=== EXERCISE ===
Can you rewrite the records below with every "series" changed to "data series" and nothing else altered? Leave the pictures out.

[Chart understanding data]
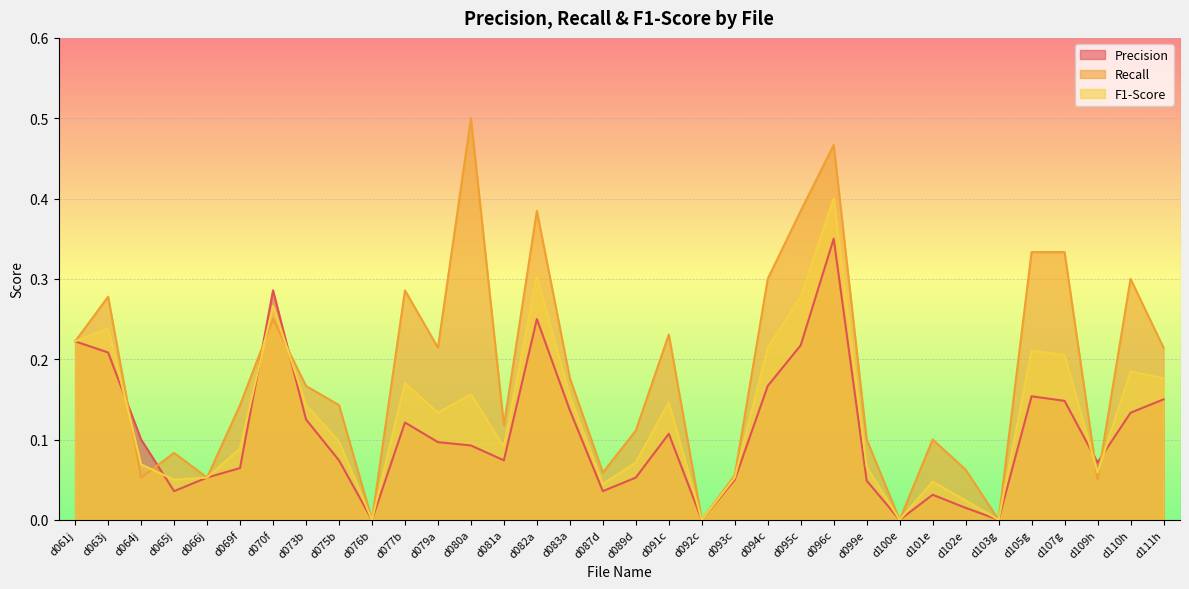

At how many categories does at least one series exceed 0?

30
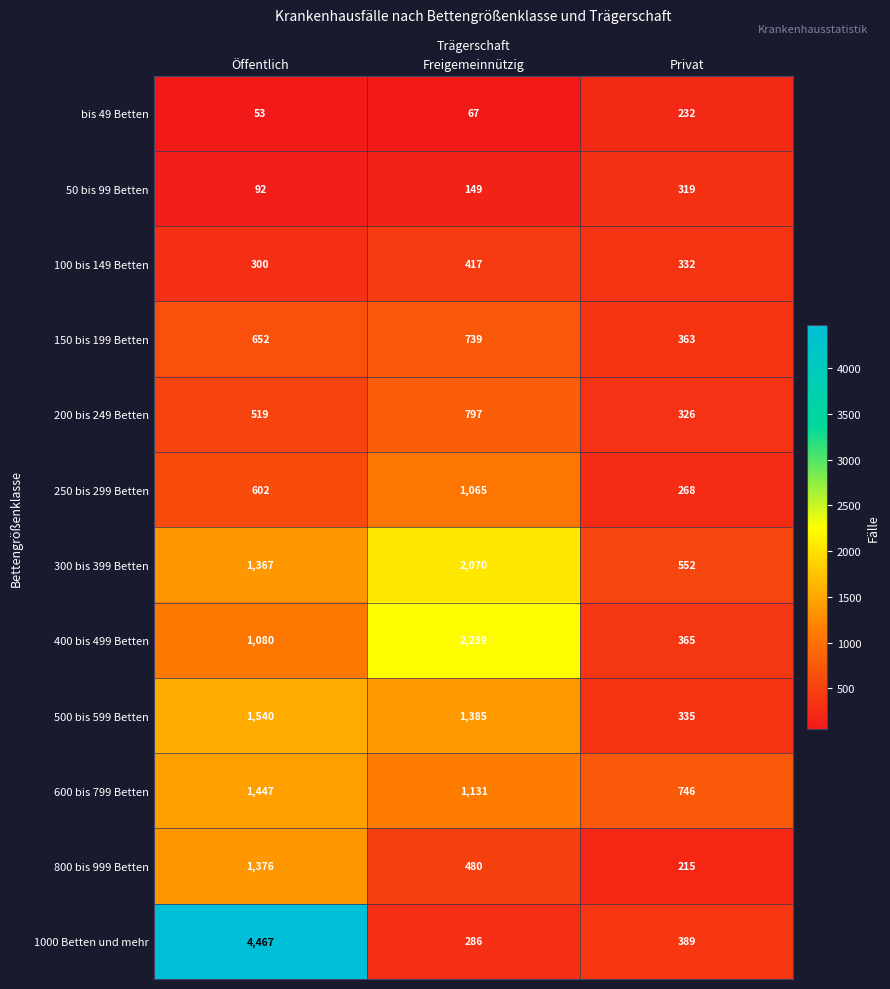

What is the smallest value displayed?

53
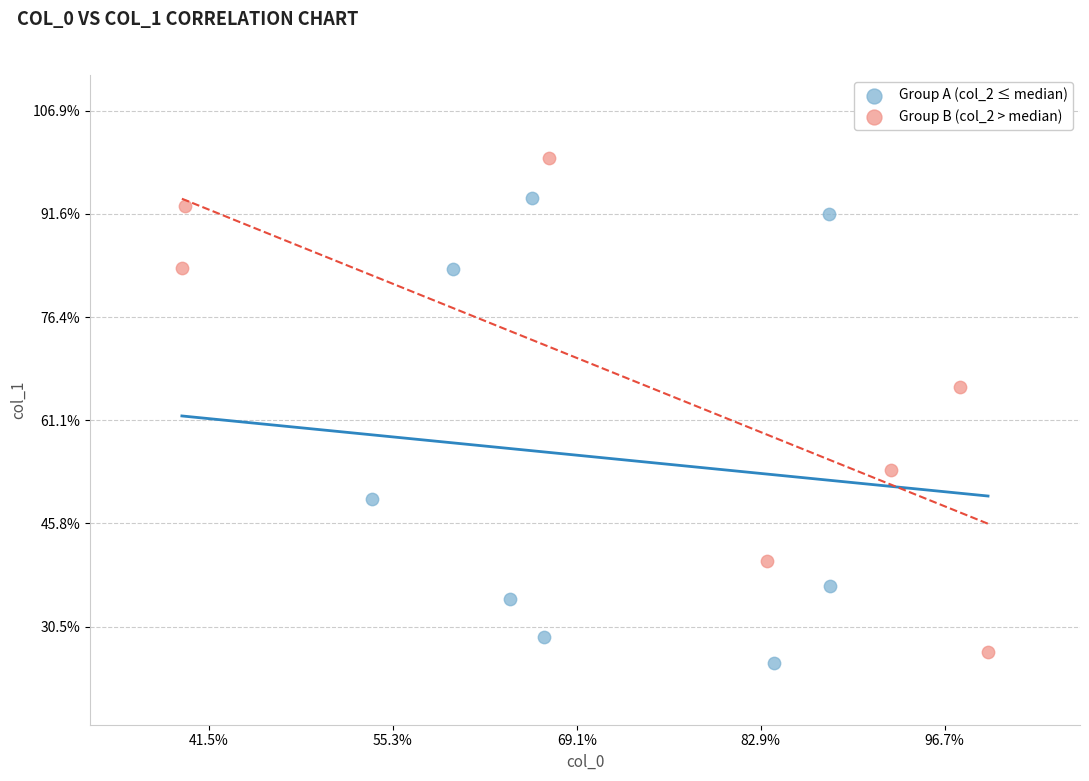

What are all the series names shown in the legend?

Group A (col_2 ≤ median), Group B (col_2 > median)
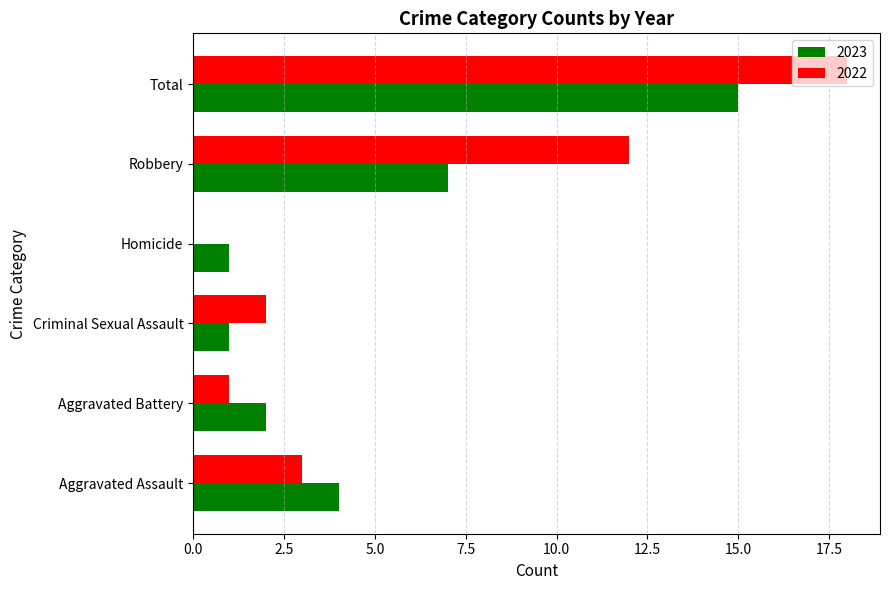

Which series has the largest total across all categories?

2022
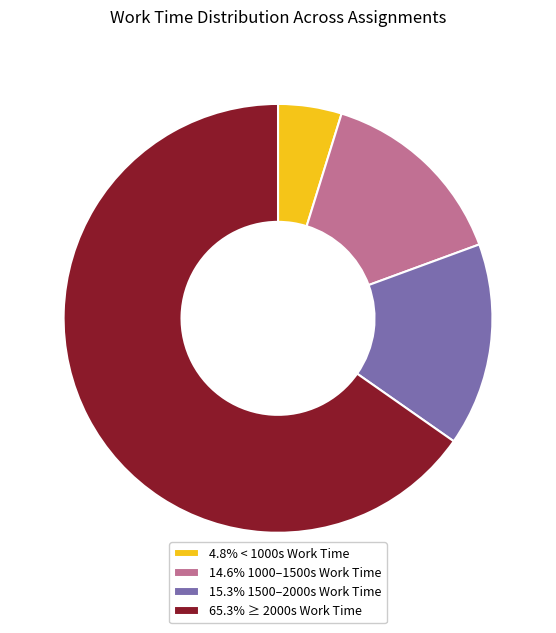

Count the number of slices in the pie.

4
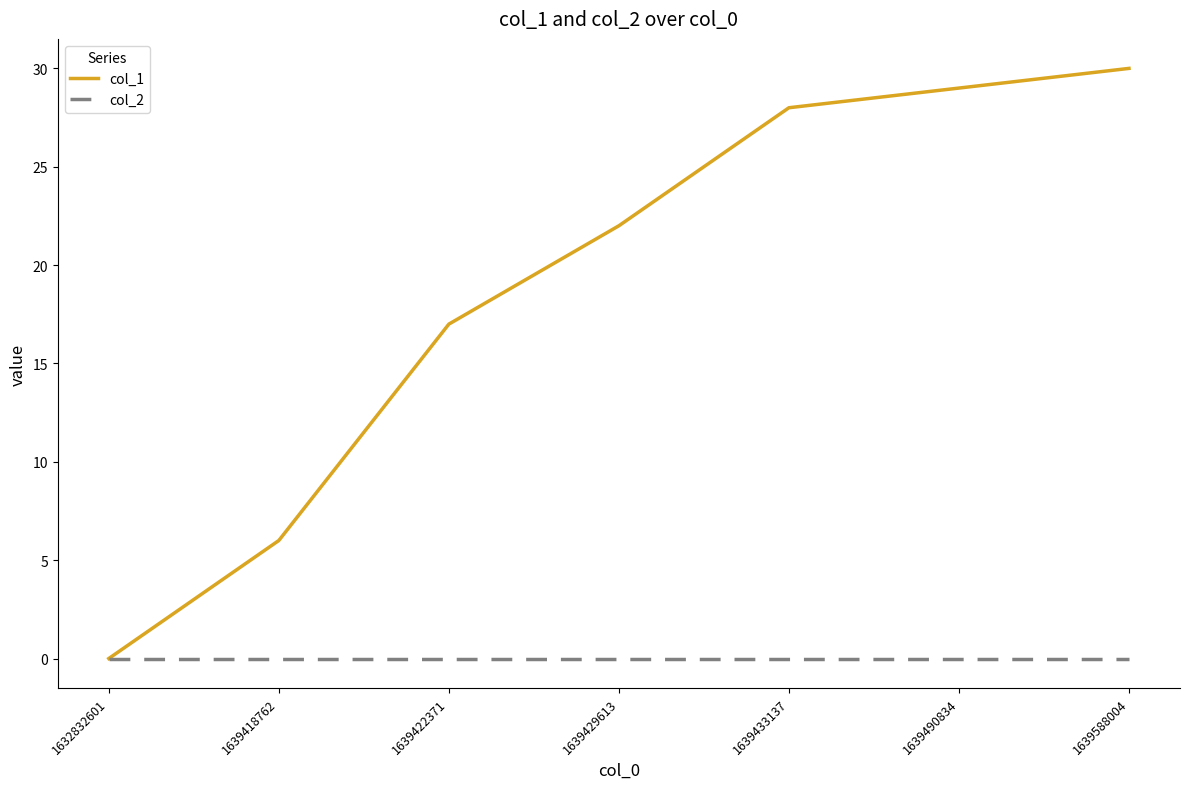

Reading right to left, what are all the values shown in this chart?

col_1: 1639588004=30	1639490834=29	1639433137=28	1639429613=22	1639422371=17	1639418762=6	1632832601=0
col_2: 1639588004=0	1639490834=0	1639433137=0	1639429613=0	1639422371=0	1639418762=0	1632832601=0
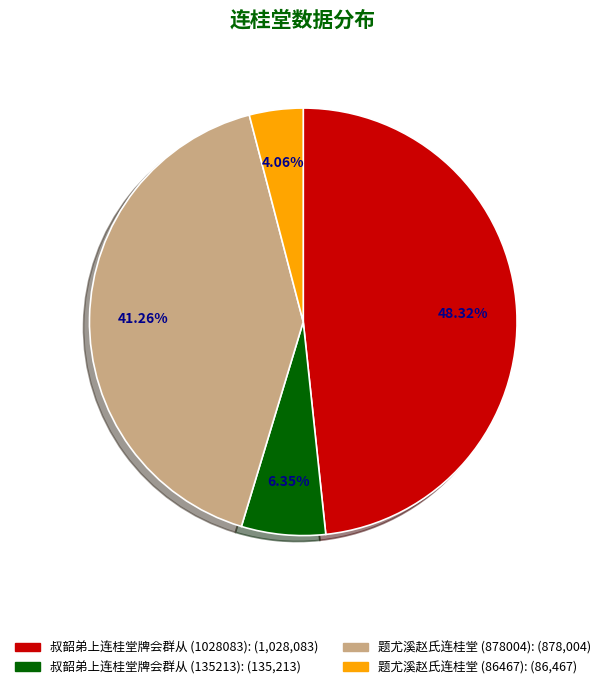

To the nearest percent, what portion does 叔韶弟上连桂堂牌会群从 (135213) represent?

6%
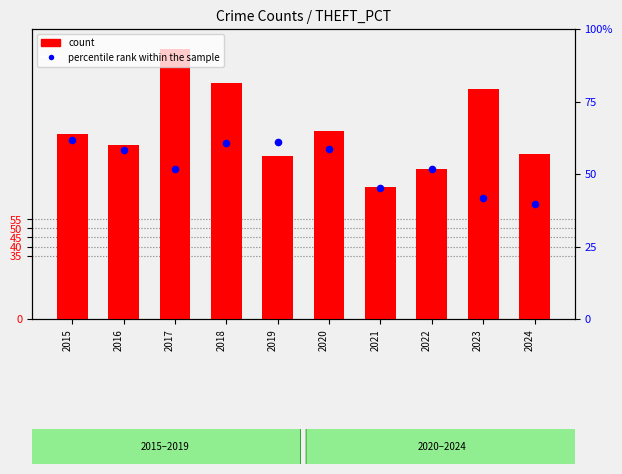

Is the value of percentile rank within the sample at 2019 greater than the value of count at 2015?

No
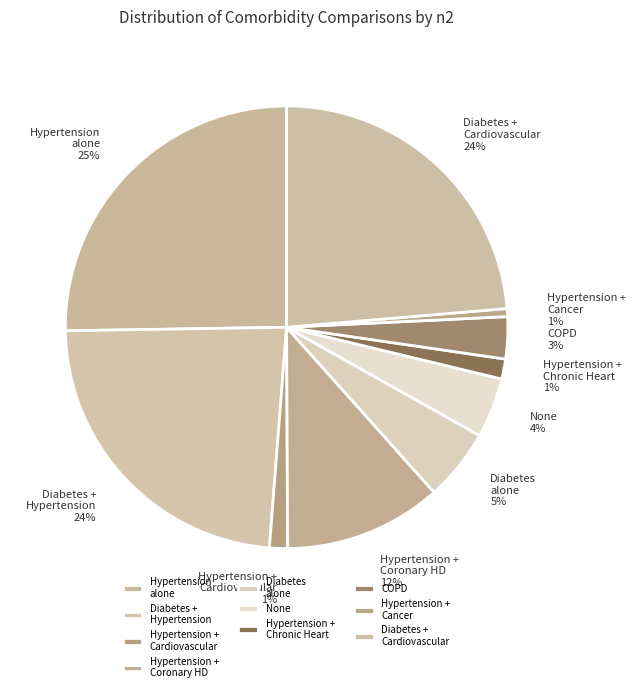

Is the sum of Hypertension + Cancer and Hypertension + Chronic Heart greater than half?

No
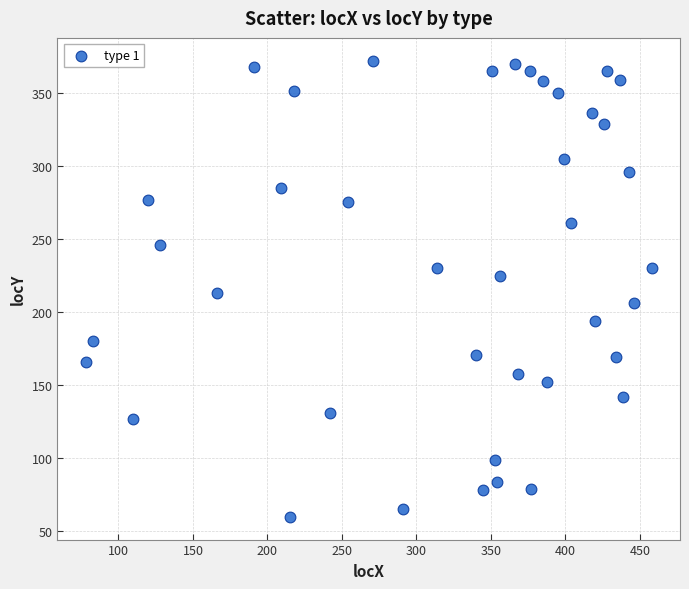

What is the range of Y values (max minus min)?

312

=== RESULT OF THIS TASK ===
At how many categories does at least one data series exceed 0?

30

What is the smallest value displayed?

53

What are all the data series names shown in the legend?

Group A (col_2 ≤ median), Group B (col_2 > median)

Which data series has the largest total across all categories?

2022

Count the number of slices in the pie.

4

Reading right to left, what are all the values shown in this chart?

col_1: 1639588004=30	1639490834=29	1639433137=28	1639429613=22	1639422371=17	1639418762=6	1632832601=0
col_2: 1639588004=0	1639490834=0	1639433137=0	1639429613=0	1639422371=0	1639418762=0	1632832601=0

To the nearest percent, what portion does 叔韶弟上连桂堂牌会群从 (135213) represent?

6%

Is the value of percentile rank within the sample at 2019 greater than the value of count at 2015?

No

Is the sum of Hypertension + Cancer and Hypertension + Chronic Heart greater than half?

No

What is the range of Y values (max minus min)?

312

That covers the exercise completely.